◆ Exercise goal: Lay out the records from their first line through the line containing "наречена ГЕРБ, е интелектуално и естетически" as a Markdown table with two columns, No. and Line. Give each line its own numbered row and leave out any blank lines.

◆ Data records:
[Start of section]
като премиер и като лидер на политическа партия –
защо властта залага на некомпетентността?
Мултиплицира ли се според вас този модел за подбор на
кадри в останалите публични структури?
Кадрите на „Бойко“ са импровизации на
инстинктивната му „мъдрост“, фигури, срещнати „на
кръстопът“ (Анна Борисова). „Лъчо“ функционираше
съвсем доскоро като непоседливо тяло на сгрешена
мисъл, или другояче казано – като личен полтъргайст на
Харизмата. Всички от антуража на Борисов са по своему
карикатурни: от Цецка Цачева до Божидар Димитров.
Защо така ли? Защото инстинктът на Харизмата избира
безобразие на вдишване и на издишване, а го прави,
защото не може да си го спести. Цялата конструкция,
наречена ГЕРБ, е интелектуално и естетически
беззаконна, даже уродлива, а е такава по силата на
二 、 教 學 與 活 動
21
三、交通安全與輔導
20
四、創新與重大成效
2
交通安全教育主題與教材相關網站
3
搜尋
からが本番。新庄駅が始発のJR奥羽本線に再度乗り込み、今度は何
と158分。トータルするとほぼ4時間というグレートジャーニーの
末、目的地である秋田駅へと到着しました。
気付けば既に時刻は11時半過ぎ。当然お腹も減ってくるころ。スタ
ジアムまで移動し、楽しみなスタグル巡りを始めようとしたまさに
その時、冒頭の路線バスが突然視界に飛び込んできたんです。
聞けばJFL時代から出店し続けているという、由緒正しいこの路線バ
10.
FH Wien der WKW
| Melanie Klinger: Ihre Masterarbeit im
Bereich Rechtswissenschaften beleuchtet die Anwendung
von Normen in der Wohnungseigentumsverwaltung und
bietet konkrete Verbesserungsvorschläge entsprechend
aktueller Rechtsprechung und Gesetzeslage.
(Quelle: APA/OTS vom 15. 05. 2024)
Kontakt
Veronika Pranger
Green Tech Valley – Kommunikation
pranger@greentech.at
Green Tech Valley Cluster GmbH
[End of section]
◆ Solution for this exercise:
| No. | Line |
|---|---|
| 1 | като премиер и като лидер на политическа партия – |
| 2 | защо властта залага на некомпетентността? |
| 3 | Мултиплицира ли се според вас този модел за подбор на |
| 4 | кадри в останалите публични структури? |
| 5 | Кадрите на „Бойко“ са импровизации на |
| 6 | инстинктивната му „мъдрост“, фигури, срещнати „на |
| 7 | кръстопът“ (Анна Борисова). „Лъчо“ функционираше |
| 8 | съвсем доскоро като непоседливо тяло на сгрешена |
| 9 | мисъл, или другояче казано – като личен полтъргайст на |
| 10 | Харизмата. Всички от антуража на Борисов са по своему |
| 11 | карикатурни: от Цецка Цачева до Божидар Димитров. |
| 12 | Защо така ли? Защото инстинктът на Харизмата избира |
| 13 | безобразие на вдишване и на издишване, а го прави, |
| 14 | защото не може да си го спести. Цялата конструкция, |
| 15 | наречена ГЕРБ, е интелектуално и естетически |